The 16GB of memory on this review unit is adequate for playing games, but if you plan to connect an external monitor and multitask during your gaming sessions, you’ll want to bump the memory up to its 32GB maximum. This Nitro V17 also comes with a total of 1.5TB of storage, spread among a 1TB conventional spinning drive and a 512GB SSD. You’ll probably want to connect an Ethernet cable for lag-free gaming, but wireless connectivity options include 802.11ac Wi-Fi and Bluetooth. Acer offers a one-year warranty.
Adequate Oomph for Full HD Gaming
The Nvidia GeForce GTX 1060 graphics card in the Aspire V17 is the cheapest Nvidia GPU to support virtual reality headsets like the Oculus Rift, and it delivers plenty of oomph for conventional games as well. With 6GB of dedicated memory, the GPU helped the Aspire V17 achieve respectable frame rates on our Heaven (68 frames per second) and Valley (72fps) gaming benchmarks, even in 1080p and at demanding quality settings. If you’re content to play games at this laptop’s native resolution, you’d be hard-pressed to find a game that could overwhelm it. If, on the other hand, you’re interested in connecting a higher-resolution external display, you’ll likely be disappointed, since even the GTX 1070-powered HP Omen 17 failed to produce respectable frame rates at a 4K resolution on the Heaven and Valley tests.
The Fire Strike Extreme benchmark, another grueling test of the graphics subsystem, provided similar results. With a score of 5,192, the Aspire V17 performed slightly better than the Razer Blade (4,972), but predictably lagged behind the better-equipped HP Omen 17.
The Intel Core i7-7700HQ processor running at 2.8GHz is the go-to CPU for laptops that cost between $1,500 and $2,000 (and even a bit more), and Acer does not stray from this formula with the Nitro V17. There’s plenty of power here for processor-intensive activities like image editing and background video encoding, as is evidenced by the quick 1 minute and 2 seconds it took to complete our Handbrake encoding task. The Nitro V17 even outperformed all of its peers on our Photoshop image-editing test (3:13) as well as the PCMark 8 benchmark (3,535), which measures word processing, video conferencing, web browsing, and other typical PC tasks.

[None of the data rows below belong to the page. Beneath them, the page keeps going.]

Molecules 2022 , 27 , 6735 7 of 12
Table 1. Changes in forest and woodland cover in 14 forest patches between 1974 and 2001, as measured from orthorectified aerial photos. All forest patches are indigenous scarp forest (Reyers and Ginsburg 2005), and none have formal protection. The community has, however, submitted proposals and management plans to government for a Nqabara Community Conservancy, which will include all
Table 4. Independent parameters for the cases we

When it comes to battery life, however, the Aspire V17 will leave you disappointed if you plan on using it for a full day away from an outlet. It posted 7 hours and 28 minutes on our battery rundown test, longer than the Acer Predator 15 (5:16) and the HP Omen 17 (3:14), but shorter than the class-leading Razer Blade (10:36).

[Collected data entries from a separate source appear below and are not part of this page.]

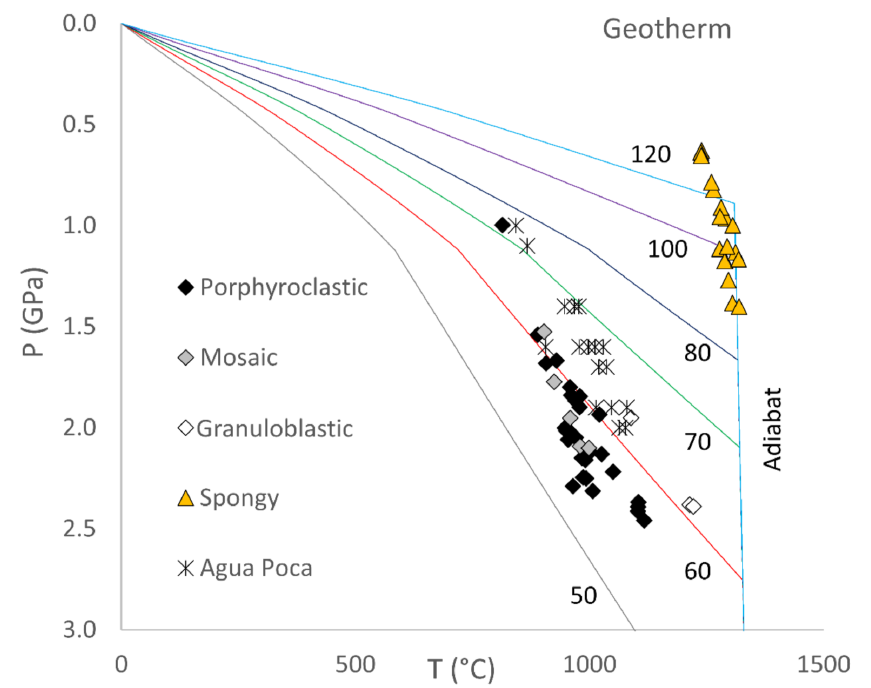
Figure 7. Pressure (GPa) vs. Temperature ( ◦ C). Temperatures were calculated with the two- pyroxenes geothermometer of Brey and Köhler [54] for primary pyroxenes and with equations of Wang et al. [58] for spongy clinopyroxenes. Pressure was calculated with the clinopyroxene geo- barometer of Mercier [53] for primary pyroxenes and with equations of Wang et al. [58] for spongy clinopyroxenes. For comparison, available data of mantle xenoliths from Agua Poca [10] were plotted together with geotherms calculated with the equations of Hasterok and Chapman [60] from 50 to 120 mW/m 2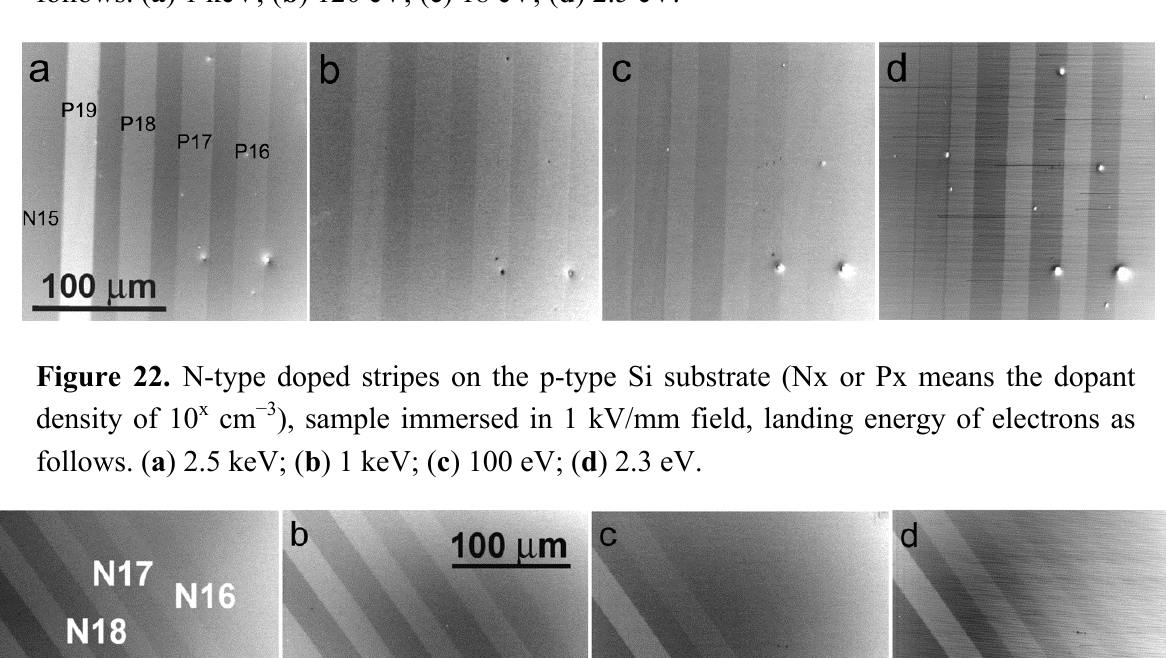
Figure 21. P-type doped stripes on the n-type Si substrate (Px or Nx means the dopant density of 10 x cm − 3 ), sample immersed in 1 kV/mm field, landing energy of electrons as follows. ( a ) 1 keV; ( b ) 120 eV; ( c ) 18 eV; ( d ) 2.5 eV.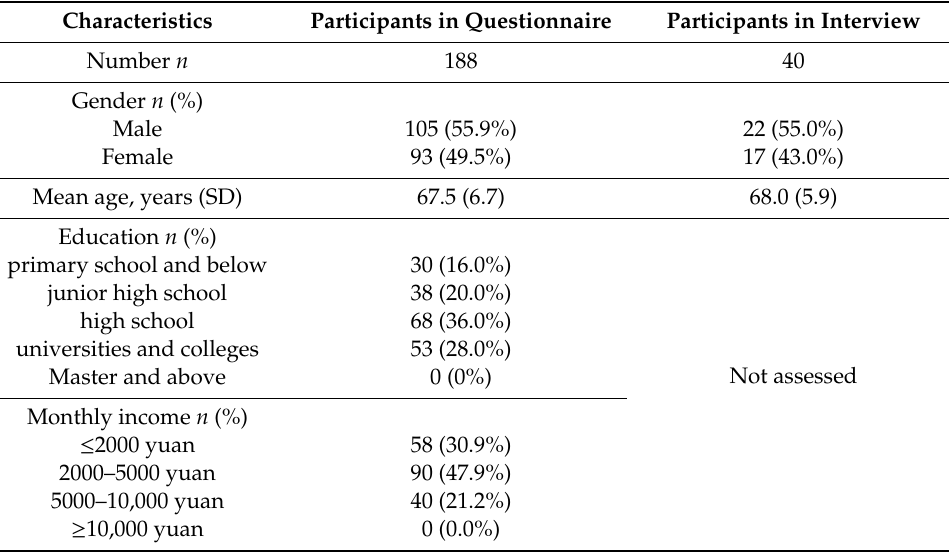
Table 1. Participant characteristics in formal questionnaire and interview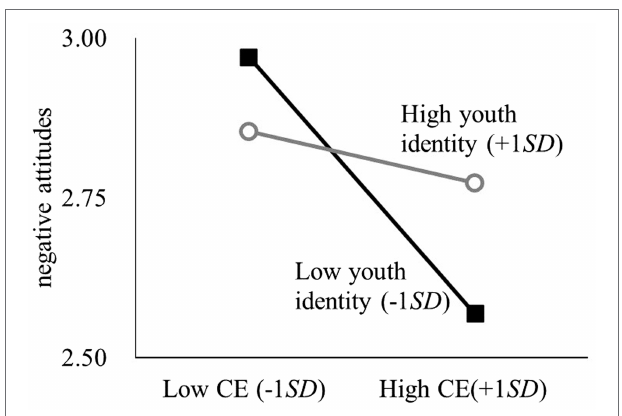
FIGURE 1 | The interaction between youth identity and contact experience on negative attitudes. CE, contact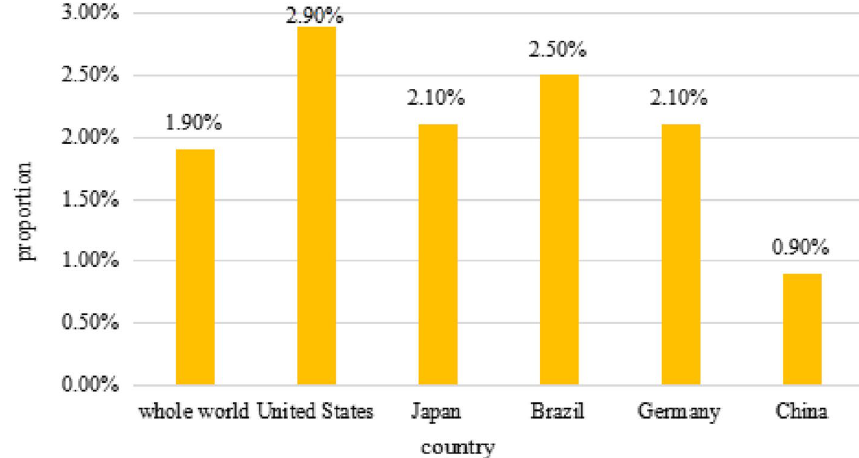
Fig. 10 Figure of the GDP proportion of the sports industry in various countries in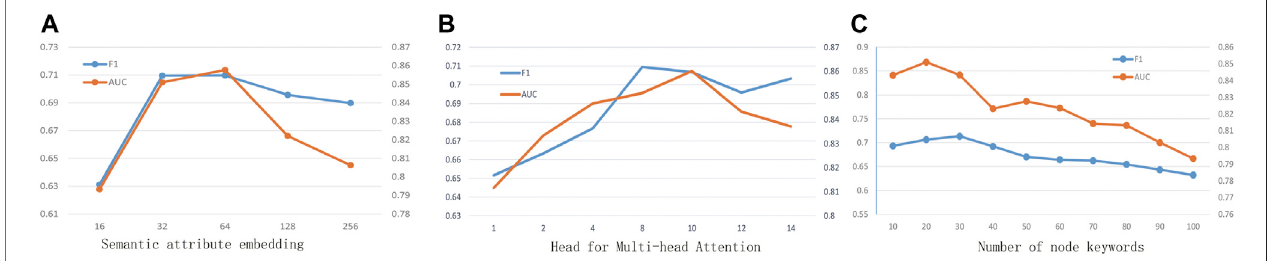
FIGURE 4 | Parameter analysis (A) Semantic attribute embedding. (B) Head for multi-head attention. (C) Number of node Keywords.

Can You Stretch Your Budget?
If you want to experiment with using eye tracking to control your movement in a PC game, it’s easy enough to buy a standalone eye-tracking peripheral, which can be had for about $150. But if you frequently game on the go and you’re looking for a new laptop anyway, the Acer Aspire Nitro V17 is worth considering. It’s not the thinnest or lightest gaming laptop, especially in a market influenced by svelte machines like the Razer Blade, but it represents a good value for the components you get—certainly a much better deal than the $2,299.99 New Razer Blade Pro—without sacrificing build quality.
Still, there are some small sacrifices, including a less-capable webcam and non-customizable keyboard lights, as well as the fact that you won’t be able to play games comfortably on an external 4K monitor. If you can stretch your budget significantly, past $3,000, you can eliminate those sacrifices, gain a more powerful graphics card, and still have built-in eye tracking with the Alienware 17 R4.